Outlook for the PPP market in Ireland

PEYE-220616KB1-0023After a decade of under investment in infrastructure as a result of the financial crisis Ireland’s improved credit rating and a lack of investment opportunities across Europe means that the country’s position is favourable to private investors. Gerard Cahillane looks at the future outlook for the PPP market in Ireland.

Speaking at a recent conference in Belfast on infrastructure investment, Deputy Director of the National Treasury Management Agency and Head of Finance and Operations for the National Development Finance Agency, Gerard Cahillane, said that an additional €5 billion announced by the Minister for Public Expenditure and Reform for capital expenditure by 2021 represents an acknowledgement of the need to invest in Ireland’s infrastructure.

Infrastructure investment in Europe has all but collapsed since the economic downturn. Recent statistics show that between 2008 to 2015 accumulative investment in business, households and public sectors have declined by £261 billion annually. Government investment in capital projects has been reduced by £34 billion across Europe and the decline of corporate investment by £109 billion across Europe for the same time frame would suggest that there are corporations such as insurance companies and pension funds with a wall of money but struggling to find good projects.

The global slowdown of investment is evident in Ireland through analysis of the Net Capital Stock. Prior to the downturn, the period 1995 to 2004 showed fairly strong investment but currently investment just about offsetting the levels of depreciation. Cahillane said: “The economy in the Republic of Ireland in 2014 grew by 5.2 per cent, last year it grew by 7.8 per cent and forecasts for 2016 are between 4.5 to 5 per cent. The population in 2014 grew by 35,000 people, last year by 20,000 and the forecast is that that will continue over the next number of years. It means that we have one of the fastest growing economies in Europe with a growing population but the level of capital stock is not keeping in line. In the last 10 years the remaining life in public sector assets have been declining. There may be a lot of investment going into care and maintenance but there is very little in additional stock. We have an ageing stock now which needs to be replaced and added to.”

In 2012 the Irish government introduced phase one of a private-public partnerships (PPPs) Stimulus Package and identified a number of projects that could use off balance sheet private investment to complement the existing public capital programme. These projects included schools, court houses, primary care sectors and roads.

Cahillane said that moving forward in 2014 the government recognised a huge shortage for social housing and plan to test the PPP model for delivery, with the NDFA providing financial advice and acting as the procuring authority. In November the government identified a further €500 million worth of projects in the sectors of health, justice and third level education.

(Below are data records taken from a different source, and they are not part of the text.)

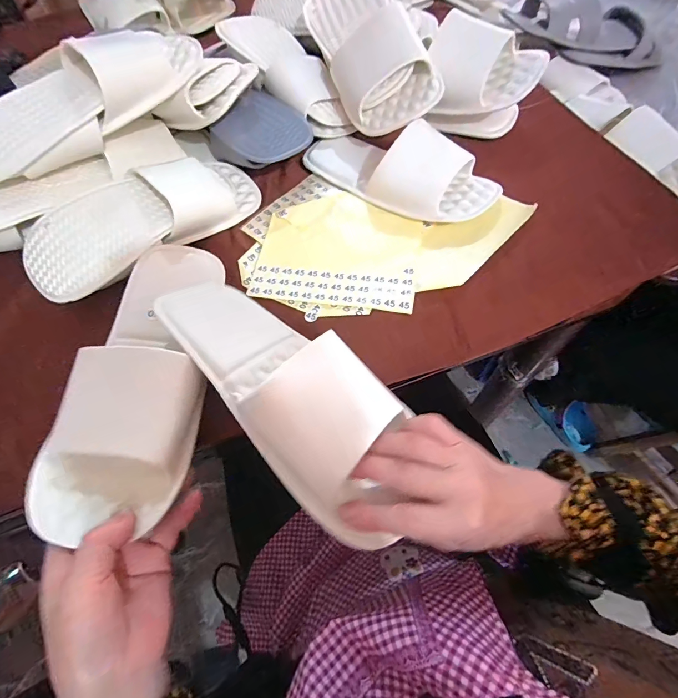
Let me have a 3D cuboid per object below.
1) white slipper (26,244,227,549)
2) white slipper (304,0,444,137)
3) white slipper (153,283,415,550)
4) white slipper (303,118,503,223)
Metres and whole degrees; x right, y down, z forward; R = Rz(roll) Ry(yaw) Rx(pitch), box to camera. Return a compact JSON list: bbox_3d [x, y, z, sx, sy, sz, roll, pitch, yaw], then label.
[{"bbox_3d":[-0.170,0.012,0.314,0.105,0.043,0.259,-1,58,-2],"label":"white slipper"},{"bbox_3d":[0.027,-0.373,0.447,0.112,0.058,0.285,-27,70,16],"label":"white slipper"},{"bbox_3d":[-0.041,0.016,0.291,0.103,0.066,0.258,-36,59,-16],"label":"white slipper"},{"bbox_3d":[0.060,-0.207,0.408,0.229,0.053,0.089,28,69,18],"label":"white slipper"}]

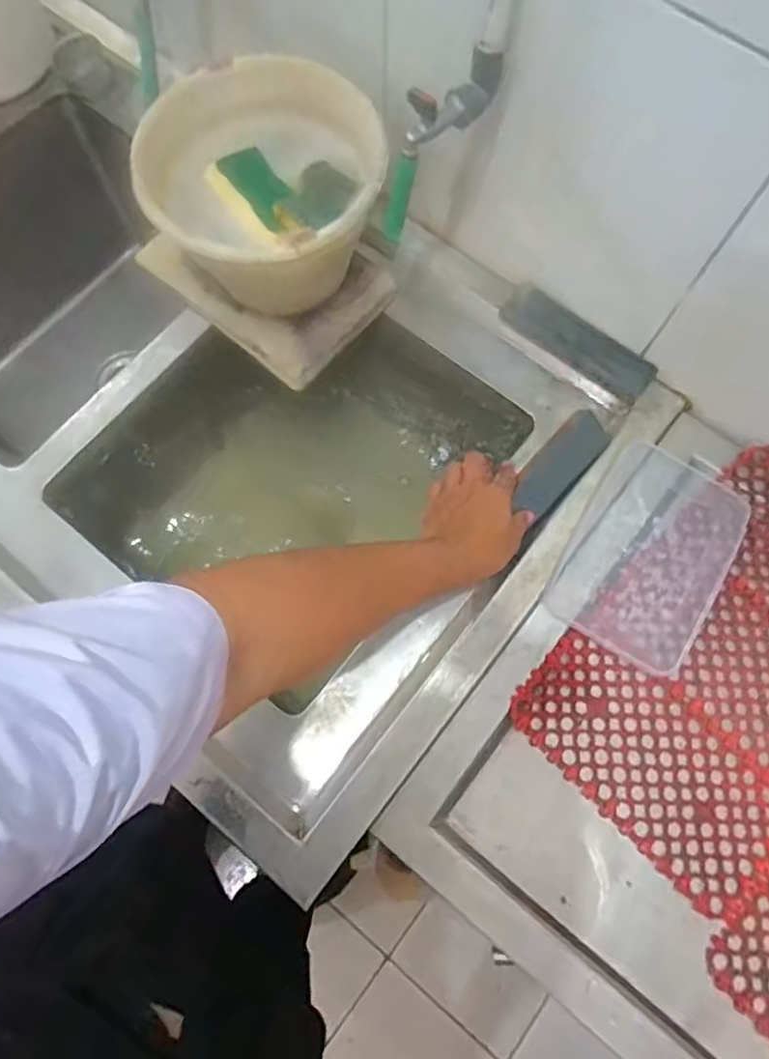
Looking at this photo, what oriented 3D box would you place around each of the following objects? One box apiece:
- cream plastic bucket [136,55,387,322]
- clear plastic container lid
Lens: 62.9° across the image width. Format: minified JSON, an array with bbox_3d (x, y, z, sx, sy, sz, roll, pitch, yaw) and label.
[{"bbox_3d":[-0.131,-0.355,0.729,0.230,0.194,0.220,0,73,-1],"label":"cream plastic bucket"},{"bbox_3d":[0.302,0.026,0.710,0.165,0.013,0.238,31,76,8],"label":"clear plastic container lid"}]

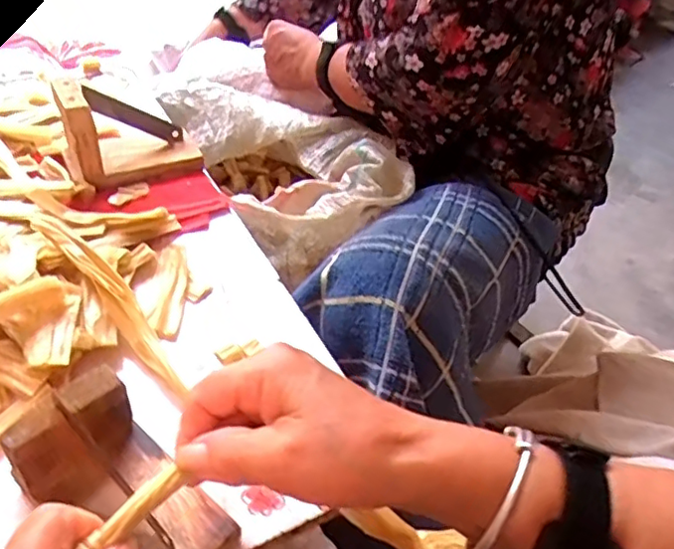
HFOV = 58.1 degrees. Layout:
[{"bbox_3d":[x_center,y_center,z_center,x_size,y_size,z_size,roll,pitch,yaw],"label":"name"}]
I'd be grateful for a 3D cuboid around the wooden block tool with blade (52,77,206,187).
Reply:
[{"bbox_3d":[-0.176,-0.122,0.519,0.110,0.086,0.050,-23,48,-27],"label":"wooden block tool with blade"}]

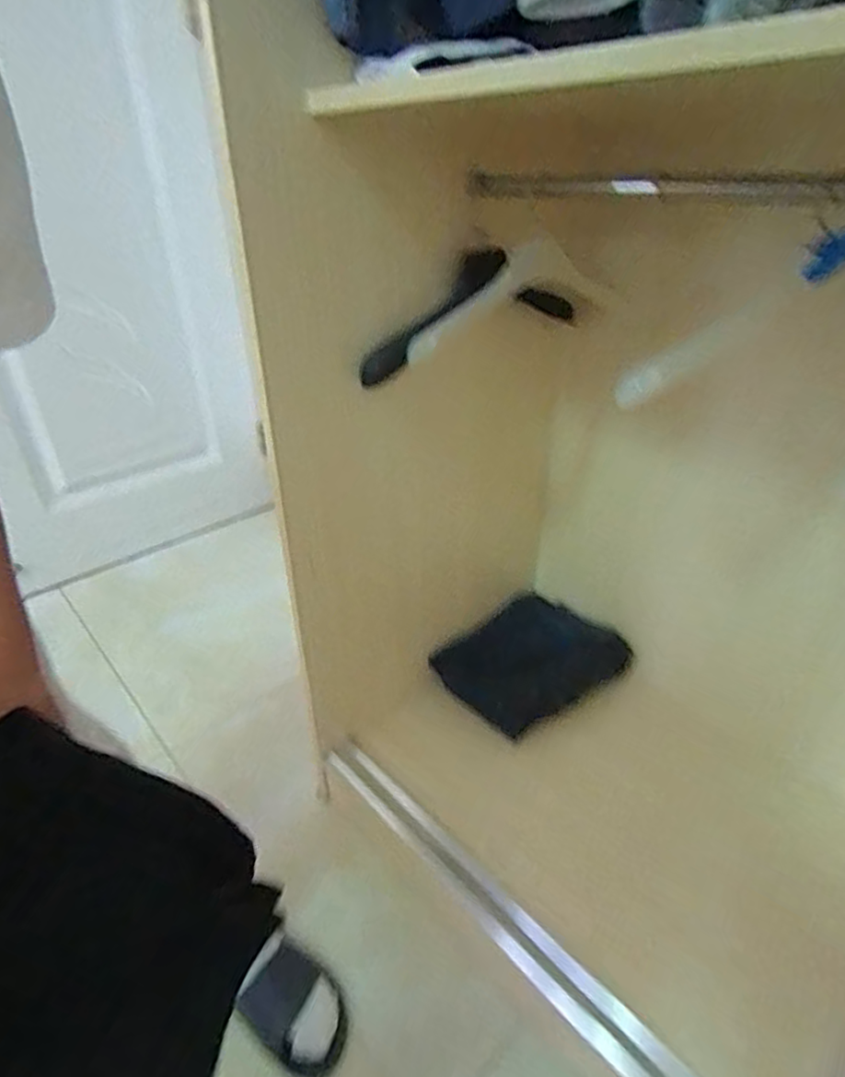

“In 2010 we had a number of projects that we couldn’t close because nobody would lend privately to PPPs in Ireland at that time. In 2012 we closed two deals, however, there were no foreign banks involved and only one Irish bank and the European Investment bank (EIB). The EIB would only co-invest with the Irish bank provided that the National Pensions Reserve Fund would underride the domestic bank investment during the construction period. That will tell you how difficult it was.

“However, by the time we ran another funding competition in 2013 we noticed an increase in interest. Our credit rating had moved out of sub-investment grade as we moved out of the Troika programme. In 2014 there were around 20 genuine private funders and last year that figure was between 40 to 50. When we were closing the deals back in 2012 the cost of the senior debt was around the 6 per cent mark but over the last number of years it has fallen significantly to a historically low level.”

A lack of investment opportunities abroad and Ireland’s improved credit rating has made it appealing to the private sector and where banks were once the main investor in capital infrastructure projects, there are now as many institutions invested in projects as there are banks.

Summarising, Cahillane said that while a huge investment gap still existed in Ireland in a time when government was under severe fiscal restraints, historically low funding costs and international investment interest in Ireland should be acted upon so long as they fall within the value for money framework. “In my view PPPs present a good opportunity to fund long-term infrastructure competitively to facilitate social and economic development.”